··· SUPPLIED RECORDS ···

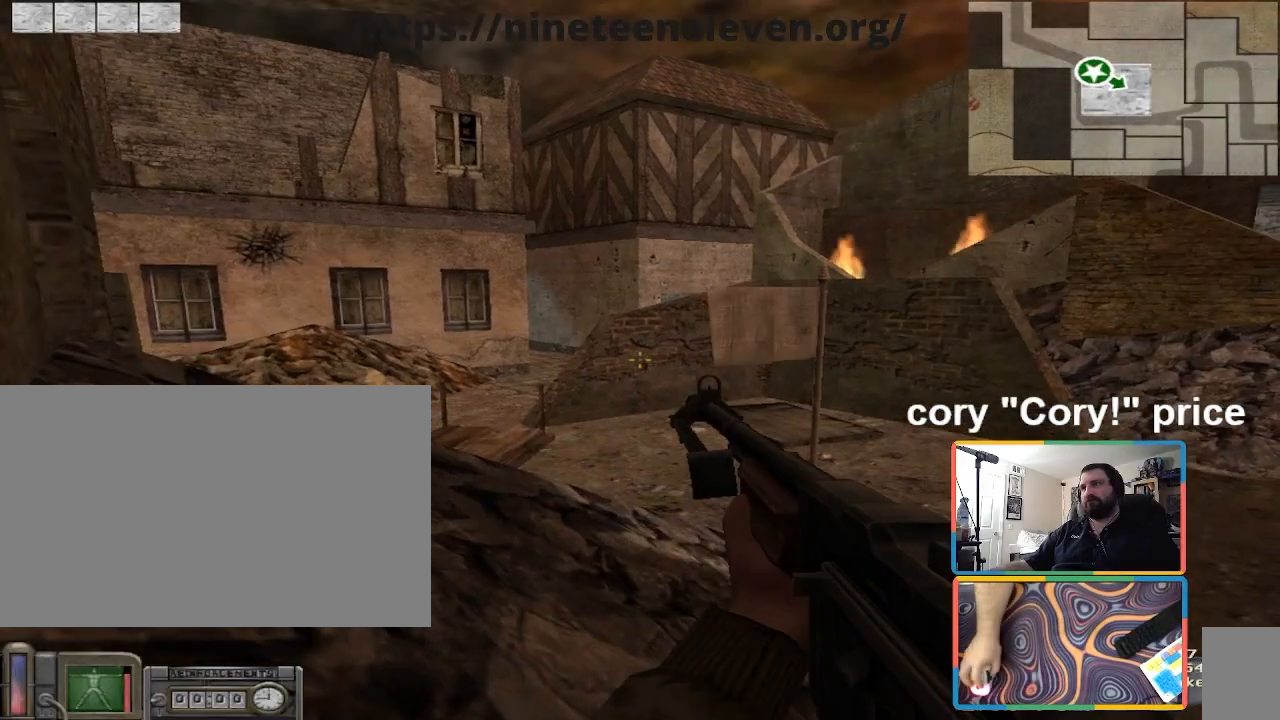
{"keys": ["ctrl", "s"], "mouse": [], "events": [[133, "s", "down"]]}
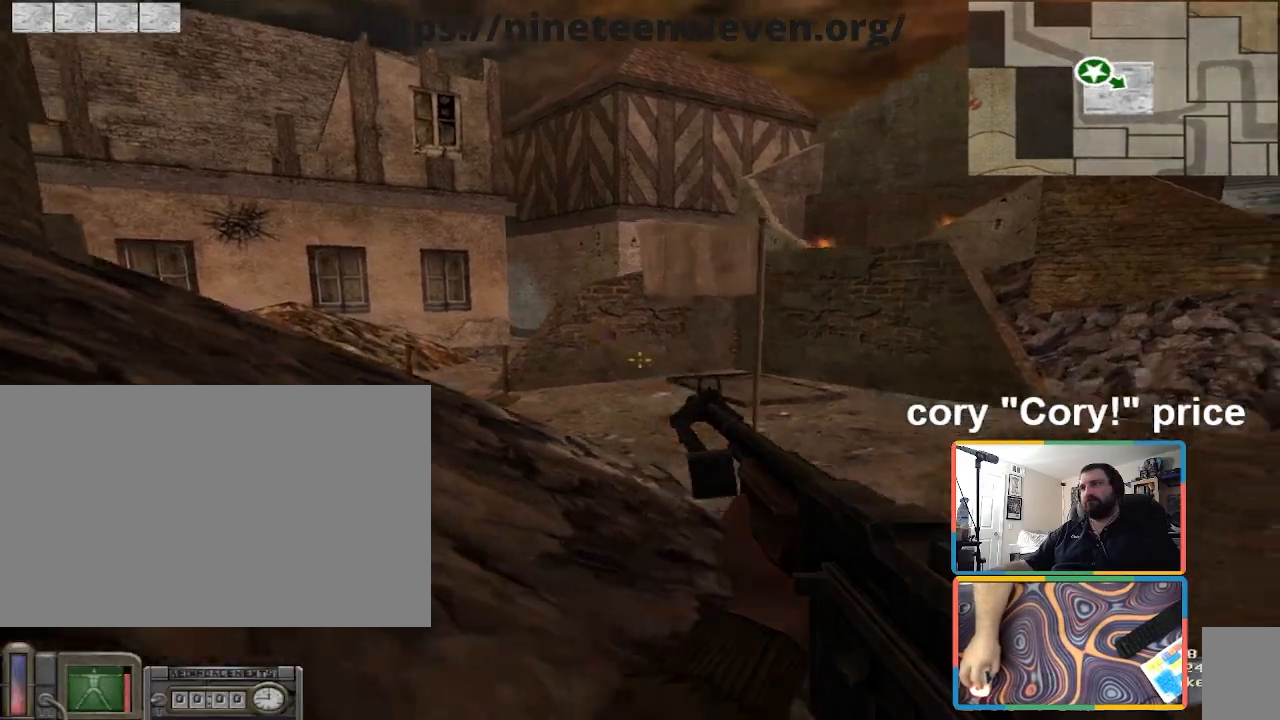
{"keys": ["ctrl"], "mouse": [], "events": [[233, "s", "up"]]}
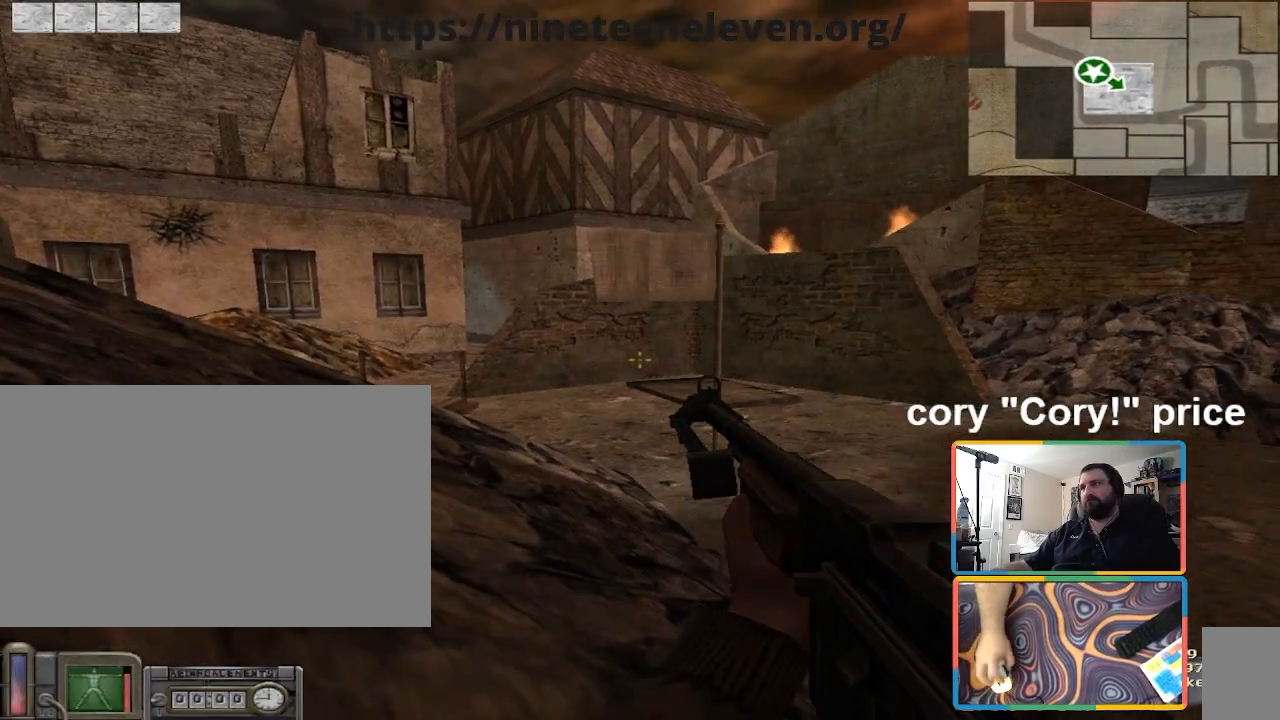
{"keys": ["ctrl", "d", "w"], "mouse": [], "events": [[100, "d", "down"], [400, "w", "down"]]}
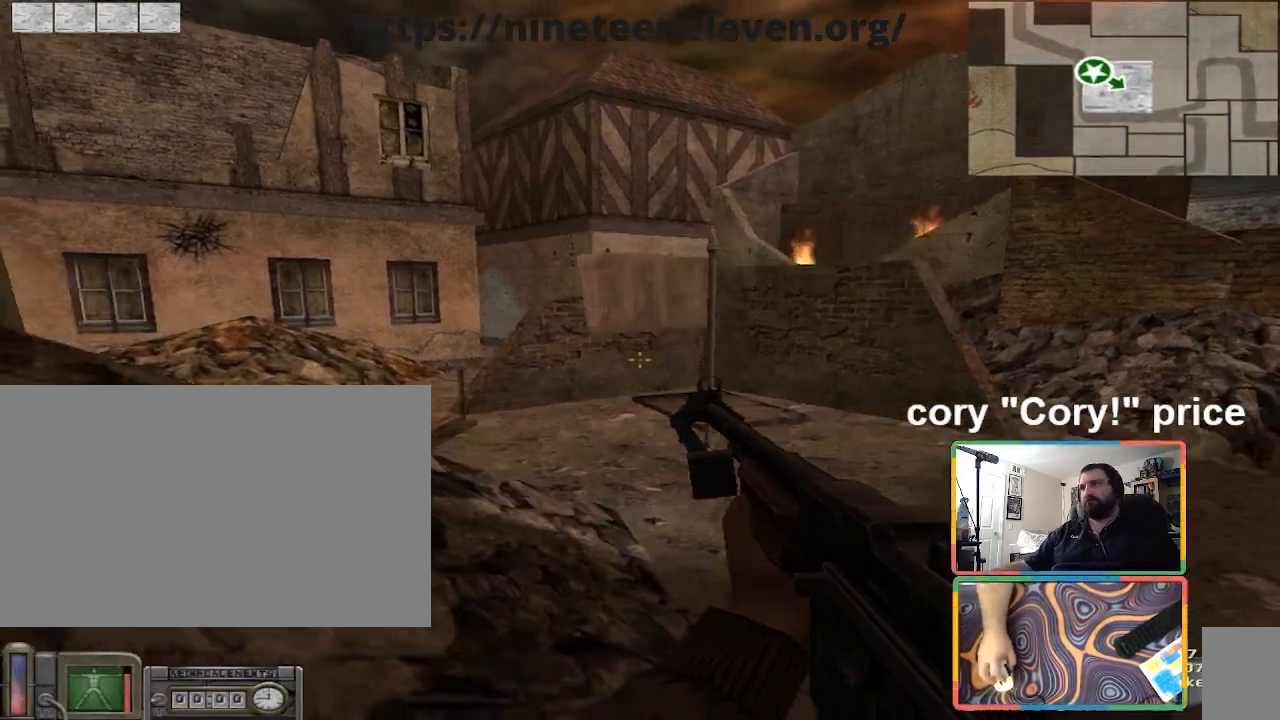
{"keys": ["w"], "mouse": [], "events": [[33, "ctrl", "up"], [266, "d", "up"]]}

···
··· SUPPLIED RECORDS ···

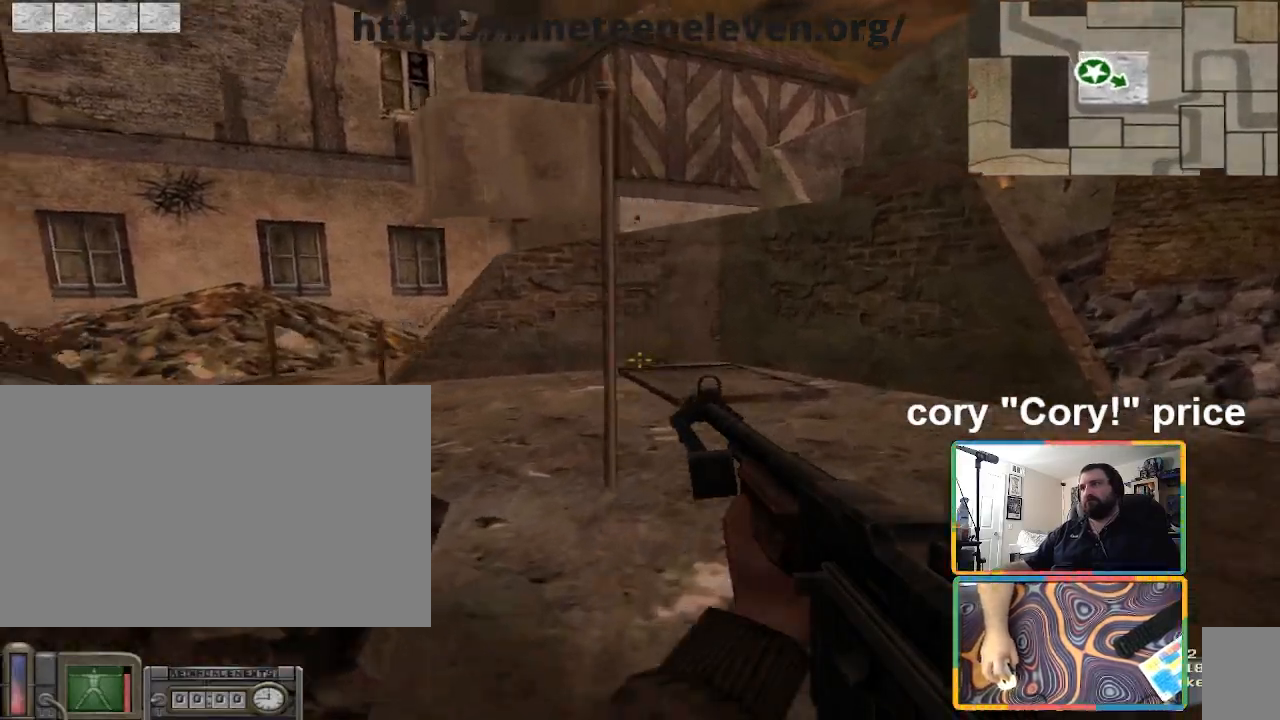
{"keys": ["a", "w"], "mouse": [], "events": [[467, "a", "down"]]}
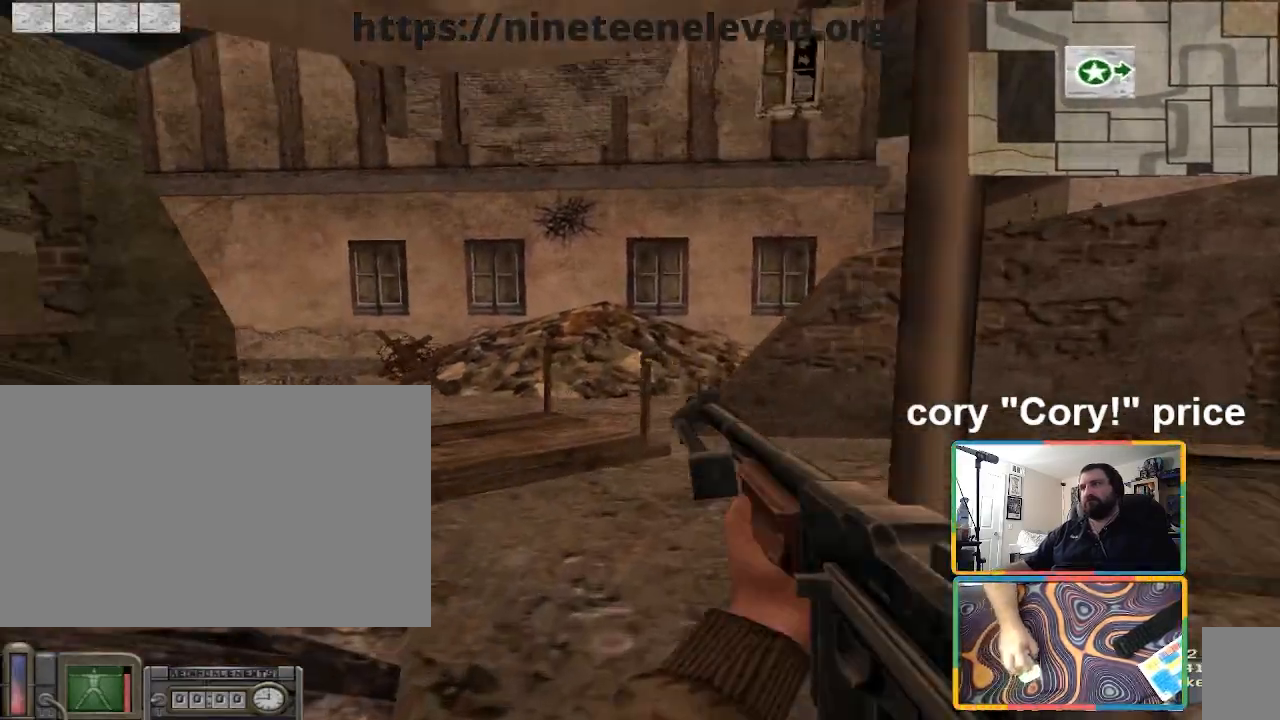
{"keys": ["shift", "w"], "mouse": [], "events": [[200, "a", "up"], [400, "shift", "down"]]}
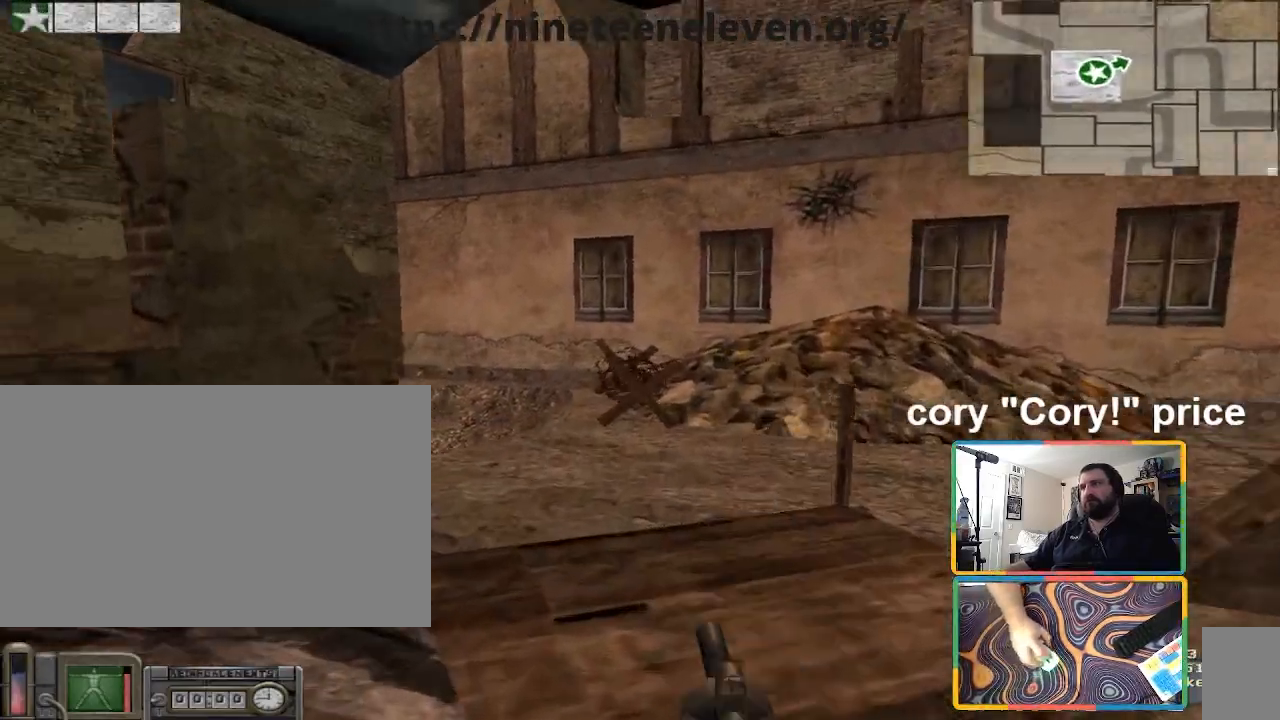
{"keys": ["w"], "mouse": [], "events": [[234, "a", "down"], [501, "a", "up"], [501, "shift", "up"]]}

···
··· SUPPLIED RECORDS ···

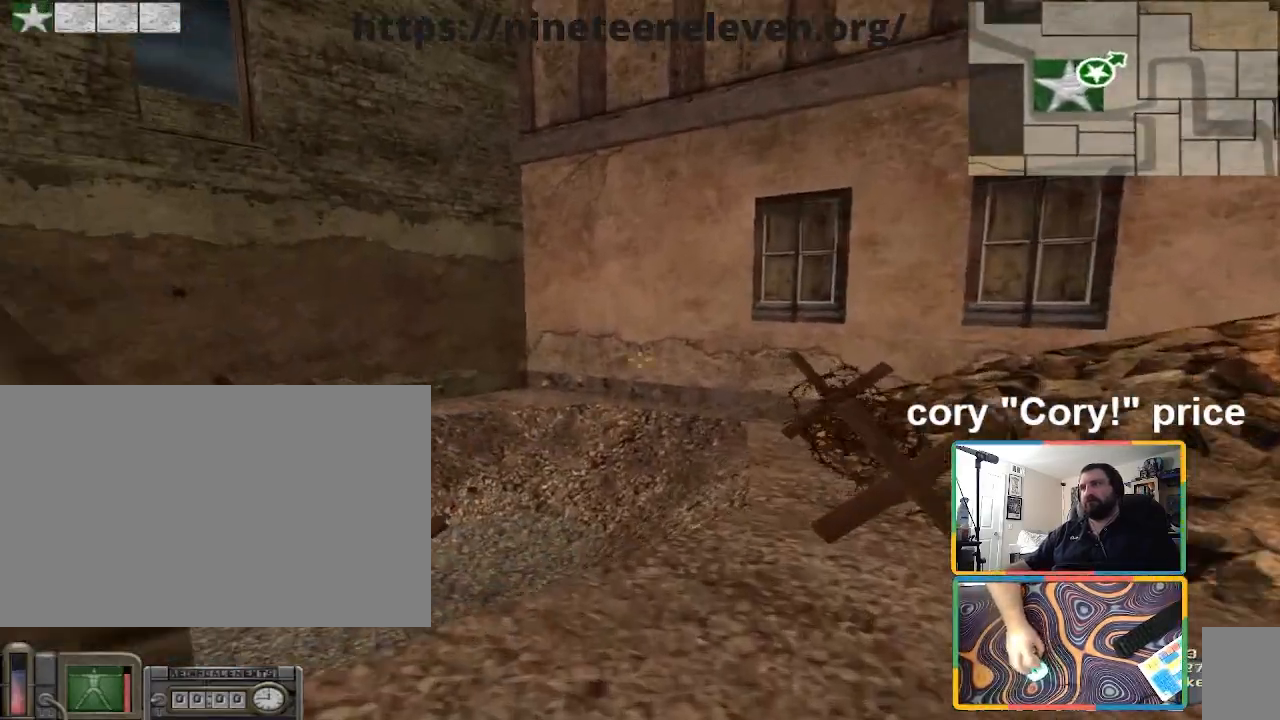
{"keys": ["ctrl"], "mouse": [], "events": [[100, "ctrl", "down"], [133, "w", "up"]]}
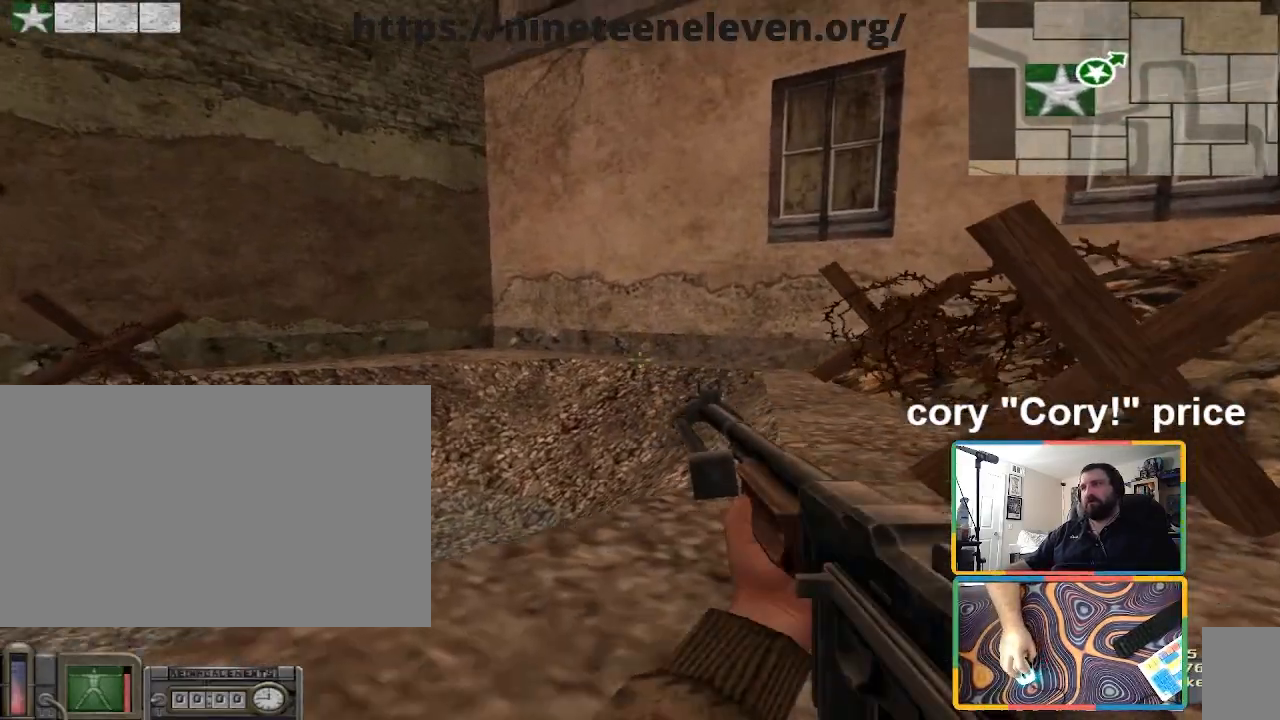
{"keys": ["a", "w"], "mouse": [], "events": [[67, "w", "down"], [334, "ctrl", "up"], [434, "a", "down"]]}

···

◆ **ACTIVITY**: Give the count of lines in the listing above that hold the word "shift", and say nothing else.

◆ **SOLUTION FOR THIS TASK**: 2